WORK TO BE COMPLETED: Some lines in the records below may hold the word "service"; give the number of those lines and nothing else.

Items listed in a dataset:
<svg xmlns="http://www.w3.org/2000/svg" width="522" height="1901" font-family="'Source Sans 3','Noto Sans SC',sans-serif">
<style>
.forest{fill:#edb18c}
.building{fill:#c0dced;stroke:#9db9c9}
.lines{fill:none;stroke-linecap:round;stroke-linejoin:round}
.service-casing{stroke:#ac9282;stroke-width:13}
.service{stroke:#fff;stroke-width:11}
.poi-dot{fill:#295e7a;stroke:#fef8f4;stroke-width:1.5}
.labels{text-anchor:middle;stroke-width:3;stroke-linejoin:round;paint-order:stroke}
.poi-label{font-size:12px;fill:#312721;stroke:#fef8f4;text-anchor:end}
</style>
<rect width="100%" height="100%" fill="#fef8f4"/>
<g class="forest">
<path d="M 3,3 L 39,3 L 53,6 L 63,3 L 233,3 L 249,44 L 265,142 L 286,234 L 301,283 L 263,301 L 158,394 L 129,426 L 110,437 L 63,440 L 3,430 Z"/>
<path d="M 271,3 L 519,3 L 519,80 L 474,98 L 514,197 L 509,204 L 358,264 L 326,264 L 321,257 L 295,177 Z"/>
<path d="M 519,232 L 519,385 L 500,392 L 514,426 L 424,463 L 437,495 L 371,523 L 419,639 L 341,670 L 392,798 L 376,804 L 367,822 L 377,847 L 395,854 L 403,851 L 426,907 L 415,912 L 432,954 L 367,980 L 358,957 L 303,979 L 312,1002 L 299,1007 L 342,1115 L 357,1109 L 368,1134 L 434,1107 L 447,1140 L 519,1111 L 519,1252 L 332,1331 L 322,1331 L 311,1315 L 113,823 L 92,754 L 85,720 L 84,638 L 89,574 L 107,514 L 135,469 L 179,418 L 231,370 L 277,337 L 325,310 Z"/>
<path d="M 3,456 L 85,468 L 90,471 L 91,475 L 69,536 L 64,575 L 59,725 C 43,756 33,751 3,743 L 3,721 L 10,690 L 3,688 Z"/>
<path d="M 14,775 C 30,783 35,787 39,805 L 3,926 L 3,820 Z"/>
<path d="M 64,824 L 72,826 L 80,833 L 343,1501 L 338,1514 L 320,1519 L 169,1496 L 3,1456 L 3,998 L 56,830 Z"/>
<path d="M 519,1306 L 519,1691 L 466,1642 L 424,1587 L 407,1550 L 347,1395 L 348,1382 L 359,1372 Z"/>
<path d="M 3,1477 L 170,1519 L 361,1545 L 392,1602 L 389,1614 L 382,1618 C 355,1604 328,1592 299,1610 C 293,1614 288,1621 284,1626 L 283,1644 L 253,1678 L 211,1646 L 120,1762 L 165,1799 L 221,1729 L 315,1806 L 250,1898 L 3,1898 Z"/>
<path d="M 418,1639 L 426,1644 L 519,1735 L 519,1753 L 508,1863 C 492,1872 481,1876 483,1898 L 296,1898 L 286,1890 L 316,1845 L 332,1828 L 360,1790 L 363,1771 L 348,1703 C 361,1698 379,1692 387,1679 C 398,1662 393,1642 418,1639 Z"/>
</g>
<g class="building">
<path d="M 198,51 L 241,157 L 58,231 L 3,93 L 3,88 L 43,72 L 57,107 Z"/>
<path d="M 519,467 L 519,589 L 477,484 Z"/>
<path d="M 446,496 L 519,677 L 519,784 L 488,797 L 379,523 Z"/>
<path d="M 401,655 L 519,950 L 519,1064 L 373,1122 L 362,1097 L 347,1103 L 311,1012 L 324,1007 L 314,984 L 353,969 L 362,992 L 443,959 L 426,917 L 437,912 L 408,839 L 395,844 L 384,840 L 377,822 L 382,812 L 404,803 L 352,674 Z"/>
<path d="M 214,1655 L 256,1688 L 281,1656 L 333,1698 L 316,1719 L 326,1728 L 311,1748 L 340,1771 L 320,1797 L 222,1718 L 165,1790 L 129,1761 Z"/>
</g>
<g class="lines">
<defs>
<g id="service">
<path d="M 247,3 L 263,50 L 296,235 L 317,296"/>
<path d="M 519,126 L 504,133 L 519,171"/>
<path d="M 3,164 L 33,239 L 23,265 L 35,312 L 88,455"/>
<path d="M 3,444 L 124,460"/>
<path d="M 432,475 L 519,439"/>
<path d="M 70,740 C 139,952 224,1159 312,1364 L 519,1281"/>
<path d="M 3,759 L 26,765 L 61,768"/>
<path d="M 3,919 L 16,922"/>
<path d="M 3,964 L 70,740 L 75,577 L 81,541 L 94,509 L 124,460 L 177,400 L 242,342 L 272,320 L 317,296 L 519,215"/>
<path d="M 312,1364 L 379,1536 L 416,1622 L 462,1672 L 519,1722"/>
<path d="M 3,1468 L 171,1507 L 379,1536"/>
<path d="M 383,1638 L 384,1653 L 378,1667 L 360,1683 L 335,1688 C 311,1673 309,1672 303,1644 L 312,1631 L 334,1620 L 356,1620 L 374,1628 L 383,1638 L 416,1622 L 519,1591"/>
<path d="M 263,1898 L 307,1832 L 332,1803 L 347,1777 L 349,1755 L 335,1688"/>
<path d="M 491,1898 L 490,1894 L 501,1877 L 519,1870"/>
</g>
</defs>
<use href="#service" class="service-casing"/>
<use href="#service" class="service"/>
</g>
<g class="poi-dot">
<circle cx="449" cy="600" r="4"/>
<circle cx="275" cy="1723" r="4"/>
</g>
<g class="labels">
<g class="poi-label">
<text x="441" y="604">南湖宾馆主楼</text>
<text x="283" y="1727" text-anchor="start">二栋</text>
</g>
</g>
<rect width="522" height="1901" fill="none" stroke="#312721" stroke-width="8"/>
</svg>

OUTPUT FOR THIS EXERCISE: 5